● WORK ITEM: Below are the records; copy out every line that holds the word "nessuno".

● EXERCISE INPUTS:
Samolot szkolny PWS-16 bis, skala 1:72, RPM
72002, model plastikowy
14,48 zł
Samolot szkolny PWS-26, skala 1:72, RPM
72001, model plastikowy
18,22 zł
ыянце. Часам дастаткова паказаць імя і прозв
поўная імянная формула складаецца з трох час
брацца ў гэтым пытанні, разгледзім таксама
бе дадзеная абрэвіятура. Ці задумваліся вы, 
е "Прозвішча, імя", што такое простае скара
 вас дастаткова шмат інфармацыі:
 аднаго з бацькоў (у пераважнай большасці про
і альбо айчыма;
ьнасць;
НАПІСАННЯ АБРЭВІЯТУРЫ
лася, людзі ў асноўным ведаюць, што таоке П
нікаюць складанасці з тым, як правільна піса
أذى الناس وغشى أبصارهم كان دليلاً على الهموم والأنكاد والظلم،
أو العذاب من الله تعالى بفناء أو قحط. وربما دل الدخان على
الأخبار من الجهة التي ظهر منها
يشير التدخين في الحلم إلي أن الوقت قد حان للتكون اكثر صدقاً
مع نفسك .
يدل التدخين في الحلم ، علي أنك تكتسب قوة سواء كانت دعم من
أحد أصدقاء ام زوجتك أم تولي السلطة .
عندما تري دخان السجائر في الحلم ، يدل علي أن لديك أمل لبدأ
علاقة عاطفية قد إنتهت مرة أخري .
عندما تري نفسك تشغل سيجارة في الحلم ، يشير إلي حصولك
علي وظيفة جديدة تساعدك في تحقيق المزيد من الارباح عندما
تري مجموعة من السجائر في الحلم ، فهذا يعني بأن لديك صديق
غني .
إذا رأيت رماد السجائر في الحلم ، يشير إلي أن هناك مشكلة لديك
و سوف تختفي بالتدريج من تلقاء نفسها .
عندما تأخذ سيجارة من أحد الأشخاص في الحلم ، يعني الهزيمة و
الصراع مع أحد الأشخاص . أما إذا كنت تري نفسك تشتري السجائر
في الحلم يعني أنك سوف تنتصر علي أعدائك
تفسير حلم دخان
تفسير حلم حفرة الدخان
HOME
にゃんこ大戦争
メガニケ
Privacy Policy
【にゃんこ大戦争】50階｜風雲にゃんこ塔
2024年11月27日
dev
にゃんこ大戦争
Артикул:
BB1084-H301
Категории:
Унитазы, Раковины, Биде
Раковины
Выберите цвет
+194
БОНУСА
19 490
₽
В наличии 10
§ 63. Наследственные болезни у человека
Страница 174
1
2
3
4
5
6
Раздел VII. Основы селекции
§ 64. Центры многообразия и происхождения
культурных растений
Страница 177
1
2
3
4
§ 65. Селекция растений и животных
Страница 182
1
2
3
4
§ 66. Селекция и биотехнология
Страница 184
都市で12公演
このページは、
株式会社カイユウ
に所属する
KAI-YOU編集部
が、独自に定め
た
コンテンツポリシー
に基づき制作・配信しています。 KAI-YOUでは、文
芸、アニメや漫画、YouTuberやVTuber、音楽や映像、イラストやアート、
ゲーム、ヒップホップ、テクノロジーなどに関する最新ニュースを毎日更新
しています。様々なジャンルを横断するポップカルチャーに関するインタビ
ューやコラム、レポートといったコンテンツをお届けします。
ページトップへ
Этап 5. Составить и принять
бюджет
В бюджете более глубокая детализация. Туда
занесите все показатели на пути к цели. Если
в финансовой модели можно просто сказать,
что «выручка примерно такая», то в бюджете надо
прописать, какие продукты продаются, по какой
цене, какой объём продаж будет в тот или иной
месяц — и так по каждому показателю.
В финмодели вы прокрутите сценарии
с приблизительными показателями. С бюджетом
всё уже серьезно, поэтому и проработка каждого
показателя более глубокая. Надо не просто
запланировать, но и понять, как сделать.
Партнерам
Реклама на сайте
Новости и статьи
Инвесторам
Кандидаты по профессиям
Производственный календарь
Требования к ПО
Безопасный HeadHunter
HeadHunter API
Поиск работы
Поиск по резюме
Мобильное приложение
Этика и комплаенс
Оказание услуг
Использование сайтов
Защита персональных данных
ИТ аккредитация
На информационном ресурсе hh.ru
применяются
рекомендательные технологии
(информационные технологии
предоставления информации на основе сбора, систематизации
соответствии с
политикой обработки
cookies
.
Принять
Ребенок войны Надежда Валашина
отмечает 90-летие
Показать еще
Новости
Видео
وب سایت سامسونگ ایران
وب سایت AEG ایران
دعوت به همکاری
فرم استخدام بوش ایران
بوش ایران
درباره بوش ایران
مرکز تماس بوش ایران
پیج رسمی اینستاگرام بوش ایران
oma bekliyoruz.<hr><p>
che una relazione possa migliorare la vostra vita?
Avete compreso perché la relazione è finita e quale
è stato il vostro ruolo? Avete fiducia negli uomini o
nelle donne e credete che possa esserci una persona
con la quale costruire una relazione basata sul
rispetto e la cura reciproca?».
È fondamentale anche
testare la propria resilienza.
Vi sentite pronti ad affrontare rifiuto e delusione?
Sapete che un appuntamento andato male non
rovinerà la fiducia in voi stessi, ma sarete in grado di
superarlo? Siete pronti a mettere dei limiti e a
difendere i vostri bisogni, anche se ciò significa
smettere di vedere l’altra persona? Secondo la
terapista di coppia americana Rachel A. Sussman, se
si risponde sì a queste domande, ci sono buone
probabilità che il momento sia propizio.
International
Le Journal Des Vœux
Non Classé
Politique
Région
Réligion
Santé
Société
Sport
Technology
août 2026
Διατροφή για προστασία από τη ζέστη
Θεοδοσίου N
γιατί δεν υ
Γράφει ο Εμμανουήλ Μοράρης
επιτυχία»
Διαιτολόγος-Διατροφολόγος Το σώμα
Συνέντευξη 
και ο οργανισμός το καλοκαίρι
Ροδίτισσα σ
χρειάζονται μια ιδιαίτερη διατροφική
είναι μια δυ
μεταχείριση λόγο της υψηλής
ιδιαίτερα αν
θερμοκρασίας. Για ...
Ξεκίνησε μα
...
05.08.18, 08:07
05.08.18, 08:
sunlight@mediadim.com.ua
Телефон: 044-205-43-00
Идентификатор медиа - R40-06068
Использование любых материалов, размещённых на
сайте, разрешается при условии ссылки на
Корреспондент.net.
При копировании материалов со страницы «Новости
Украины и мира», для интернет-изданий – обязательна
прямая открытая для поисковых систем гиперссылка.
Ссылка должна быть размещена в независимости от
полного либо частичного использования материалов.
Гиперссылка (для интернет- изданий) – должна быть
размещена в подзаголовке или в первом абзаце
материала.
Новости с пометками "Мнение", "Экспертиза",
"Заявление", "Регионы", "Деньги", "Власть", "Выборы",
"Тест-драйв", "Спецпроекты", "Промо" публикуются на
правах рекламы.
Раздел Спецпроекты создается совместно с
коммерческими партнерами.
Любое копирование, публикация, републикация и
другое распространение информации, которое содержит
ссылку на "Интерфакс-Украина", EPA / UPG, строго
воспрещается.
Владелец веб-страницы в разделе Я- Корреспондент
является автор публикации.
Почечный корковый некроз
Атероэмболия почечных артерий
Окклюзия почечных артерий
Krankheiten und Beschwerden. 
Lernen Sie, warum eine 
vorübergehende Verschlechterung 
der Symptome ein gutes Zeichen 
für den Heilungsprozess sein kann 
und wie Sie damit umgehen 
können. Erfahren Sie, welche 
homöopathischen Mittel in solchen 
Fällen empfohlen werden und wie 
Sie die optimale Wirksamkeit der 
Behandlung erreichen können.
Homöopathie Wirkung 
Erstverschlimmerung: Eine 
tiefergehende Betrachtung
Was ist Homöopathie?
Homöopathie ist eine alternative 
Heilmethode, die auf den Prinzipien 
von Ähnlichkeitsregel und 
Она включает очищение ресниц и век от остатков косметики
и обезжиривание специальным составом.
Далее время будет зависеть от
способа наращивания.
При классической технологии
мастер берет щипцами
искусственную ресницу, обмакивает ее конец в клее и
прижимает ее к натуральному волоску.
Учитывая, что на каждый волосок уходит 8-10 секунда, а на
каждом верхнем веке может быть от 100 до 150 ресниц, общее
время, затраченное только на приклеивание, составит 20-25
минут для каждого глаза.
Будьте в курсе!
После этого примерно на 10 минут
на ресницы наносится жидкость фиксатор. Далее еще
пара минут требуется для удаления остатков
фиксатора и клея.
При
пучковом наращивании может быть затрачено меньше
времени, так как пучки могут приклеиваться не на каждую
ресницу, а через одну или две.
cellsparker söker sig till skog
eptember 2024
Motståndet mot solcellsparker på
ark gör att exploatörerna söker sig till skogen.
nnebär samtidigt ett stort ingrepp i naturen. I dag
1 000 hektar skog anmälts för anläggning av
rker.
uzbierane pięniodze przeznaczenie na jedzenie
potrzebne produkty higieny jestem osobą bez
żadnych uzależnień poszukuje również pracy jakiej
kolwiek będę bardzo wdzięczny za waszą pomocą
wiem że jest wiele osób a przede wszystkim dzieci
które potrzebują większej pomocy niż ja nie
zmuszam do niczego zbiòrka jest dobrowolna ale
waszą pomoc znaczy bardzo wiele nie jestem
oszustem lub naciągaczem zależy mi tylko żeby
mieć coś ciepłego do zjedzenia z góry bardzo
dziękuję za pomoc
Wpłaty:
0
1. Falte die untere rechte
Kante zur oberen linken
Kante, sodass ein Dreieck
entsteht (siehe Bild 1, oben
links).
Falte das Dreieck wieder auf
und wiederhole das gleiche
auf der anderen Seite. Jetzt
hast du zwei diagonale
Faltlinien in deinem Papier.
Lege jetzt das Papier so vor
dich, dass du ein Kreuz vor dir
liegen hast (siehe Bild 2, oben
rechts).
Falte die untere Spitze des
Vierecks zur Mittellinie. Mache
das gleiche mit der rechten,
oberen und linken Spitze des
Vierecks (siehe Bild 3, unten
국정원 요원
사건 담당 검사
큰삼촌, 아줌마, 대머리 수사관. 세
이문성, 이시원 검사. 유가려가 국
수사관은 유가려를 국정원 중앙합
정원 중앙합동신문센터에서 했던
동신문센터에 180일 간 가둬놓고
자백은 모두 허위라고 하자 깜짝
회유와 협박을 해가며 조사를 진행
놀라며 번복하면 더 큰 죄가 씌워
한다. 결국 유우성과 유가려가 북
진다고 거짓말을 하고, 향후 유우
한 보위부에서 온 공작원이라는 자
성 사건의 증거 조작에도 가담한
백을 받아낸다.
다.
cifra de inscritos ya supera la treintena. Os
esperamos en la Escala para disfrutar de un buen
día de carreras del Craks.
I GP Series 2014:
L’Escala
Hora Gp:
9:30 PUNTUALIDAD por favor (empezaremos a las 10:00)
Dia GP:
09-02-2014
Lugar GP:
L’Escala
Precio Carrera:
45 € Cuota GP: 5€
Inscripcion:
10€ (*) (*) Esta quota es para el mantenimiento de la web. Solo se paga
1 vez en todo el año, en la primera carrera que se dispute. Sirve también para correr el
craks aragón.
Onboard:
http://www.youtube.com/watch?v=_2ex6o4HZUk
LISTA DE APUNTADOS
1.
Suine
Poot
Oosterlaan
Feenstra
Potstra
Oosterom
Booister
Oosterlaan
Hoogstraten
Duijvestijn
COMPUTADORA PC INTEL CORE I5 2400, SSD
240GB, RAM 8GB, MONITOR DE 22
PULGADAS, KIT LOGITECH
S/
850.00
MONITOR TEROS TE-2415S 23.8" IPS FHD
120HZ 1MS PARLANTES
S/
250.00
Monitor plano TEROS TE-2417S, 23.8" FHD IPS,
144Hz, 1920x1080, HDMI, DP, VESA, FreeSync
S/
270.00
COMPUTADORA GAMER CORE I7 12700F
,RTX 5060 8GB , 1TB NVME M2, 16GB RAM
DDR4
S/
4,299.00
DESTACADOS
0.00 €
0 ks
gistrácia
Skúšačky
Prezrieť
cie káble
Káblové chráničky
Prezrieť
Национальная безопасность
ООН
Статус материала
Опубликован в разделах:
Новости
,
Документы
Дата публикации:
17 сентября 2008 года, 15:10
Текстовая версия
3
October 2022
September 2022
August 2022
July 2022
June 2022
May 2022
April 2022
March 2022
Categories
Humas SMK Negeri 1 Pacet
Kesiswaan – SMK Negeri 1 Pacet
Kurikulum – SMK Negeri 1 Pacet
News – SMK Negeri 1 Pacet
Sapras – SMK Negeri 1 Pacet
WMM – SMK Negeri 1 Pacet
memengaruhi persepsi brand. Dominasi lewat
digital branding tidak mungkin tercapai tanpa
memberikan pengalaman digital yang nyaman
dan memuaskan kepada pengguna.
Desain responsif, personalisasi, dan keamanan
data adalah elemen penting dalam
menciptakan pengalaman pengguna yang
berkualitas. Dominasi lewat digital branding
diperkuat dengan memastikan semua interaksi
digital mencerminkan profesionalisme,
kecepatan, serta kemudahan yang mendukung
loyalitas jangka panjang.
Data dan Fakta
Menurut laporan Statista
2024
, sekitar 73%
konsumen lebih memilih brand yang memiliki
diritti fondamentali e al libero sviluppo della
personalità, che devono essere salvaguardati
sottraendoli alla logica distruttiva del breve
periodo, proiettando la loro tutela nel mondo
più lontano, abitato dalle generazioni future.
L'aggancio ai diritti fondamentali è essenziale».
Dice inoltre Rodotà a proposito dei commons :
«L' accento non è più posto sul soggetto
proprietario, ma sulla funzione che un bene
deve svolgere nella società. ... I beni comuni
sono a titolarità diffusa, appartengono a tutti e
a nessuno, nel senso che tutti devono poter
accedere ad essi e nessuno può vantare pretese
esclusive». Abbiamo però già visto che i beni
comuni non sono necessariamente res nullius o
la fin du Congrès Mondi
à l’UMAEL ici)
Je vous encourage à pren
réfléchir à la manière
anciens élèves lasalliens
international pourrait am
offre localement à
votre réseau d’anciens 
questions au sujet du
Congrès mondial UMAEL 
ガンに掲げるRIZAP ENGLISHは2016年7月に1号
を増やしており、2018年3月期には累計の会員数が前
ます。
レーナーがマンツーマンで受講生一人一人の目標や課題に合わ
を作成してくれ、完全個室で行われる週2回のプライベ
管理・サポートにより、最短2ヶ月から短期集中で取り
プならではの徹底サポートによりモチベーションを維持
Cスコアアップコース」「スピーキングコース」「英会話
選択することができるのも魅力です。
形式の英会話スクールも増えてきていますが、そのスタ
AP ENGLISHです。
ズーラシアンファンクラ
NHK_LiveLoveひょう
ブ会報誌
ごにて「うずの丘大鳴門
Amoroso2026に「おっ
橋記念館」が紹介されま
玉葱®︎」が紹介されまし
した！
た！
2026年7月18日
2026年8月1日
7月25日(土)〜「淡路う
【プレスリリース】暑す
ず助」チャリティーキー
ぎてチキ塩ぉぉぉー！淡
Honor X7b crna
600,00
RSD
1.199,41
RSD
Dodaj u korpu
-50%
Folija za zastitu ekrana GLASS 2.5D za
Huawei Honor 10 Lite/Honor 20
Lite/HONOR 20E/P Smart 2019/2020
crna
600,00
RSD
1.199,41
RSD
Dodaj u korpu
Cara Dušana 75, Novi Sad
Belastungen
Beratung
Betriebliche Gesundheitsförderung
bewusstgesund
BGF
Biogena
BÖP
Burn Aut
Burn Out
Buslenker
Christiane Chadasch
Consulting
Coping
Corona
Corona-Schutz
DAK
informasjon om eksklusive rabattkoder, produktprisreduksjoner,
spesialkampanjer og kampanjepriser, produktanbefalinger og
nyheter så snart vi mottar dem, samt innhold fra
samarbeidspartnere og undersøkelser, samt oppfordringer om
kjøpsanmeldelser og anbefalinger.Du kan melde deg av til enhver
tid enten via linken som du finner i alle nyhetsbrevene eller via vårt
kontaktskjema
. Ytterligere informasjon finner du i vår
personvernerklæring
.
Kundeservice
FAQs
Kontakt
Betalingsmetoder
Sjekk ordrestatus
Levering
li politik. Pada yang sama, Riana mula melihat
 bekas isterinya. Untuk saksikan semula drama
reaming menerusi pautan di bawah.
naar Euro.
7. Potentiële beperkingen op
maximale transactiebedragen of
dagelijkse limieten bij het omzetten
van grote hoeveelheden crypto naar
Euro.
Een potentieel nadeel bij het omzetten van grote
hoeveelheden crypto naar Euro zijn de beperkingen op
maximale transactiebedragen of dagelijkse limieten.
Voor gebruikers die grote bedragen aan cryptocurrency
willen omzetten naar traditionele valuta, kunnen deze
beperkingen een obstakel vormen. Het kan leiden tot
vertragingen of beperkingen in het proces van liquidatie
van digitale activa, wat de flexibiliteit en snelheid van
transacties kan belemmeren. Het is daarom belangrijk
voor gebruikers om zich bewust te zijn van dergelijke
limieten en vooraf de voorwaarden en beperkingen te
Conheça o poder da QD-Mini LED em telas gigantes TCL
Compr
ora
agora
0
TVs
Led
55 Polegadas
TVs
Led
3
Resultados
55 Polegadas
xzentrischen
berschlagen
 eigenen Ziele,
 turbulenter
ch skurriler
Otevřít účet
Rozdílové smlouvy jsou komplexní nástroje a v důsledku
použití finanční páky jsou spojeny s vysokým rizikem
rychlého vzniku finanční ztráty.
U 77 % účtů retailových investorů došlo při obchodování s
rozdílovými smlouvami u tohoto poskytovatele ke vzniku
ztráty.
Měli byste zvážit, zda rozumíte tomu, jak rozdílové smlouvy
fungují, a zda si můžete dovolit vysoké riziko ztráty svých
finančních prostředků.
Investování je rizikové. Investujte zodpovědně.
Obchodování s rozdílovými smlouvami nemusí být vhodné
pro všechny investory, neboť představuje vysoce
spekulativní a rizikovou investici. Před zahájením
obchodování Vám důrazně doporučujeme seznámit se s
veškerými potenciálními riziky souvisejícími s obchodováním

● FINISHED EXERCISE:
a nessuno, nel senso che tutti devono poter
accedere ad essi e nessuno può vantare pretese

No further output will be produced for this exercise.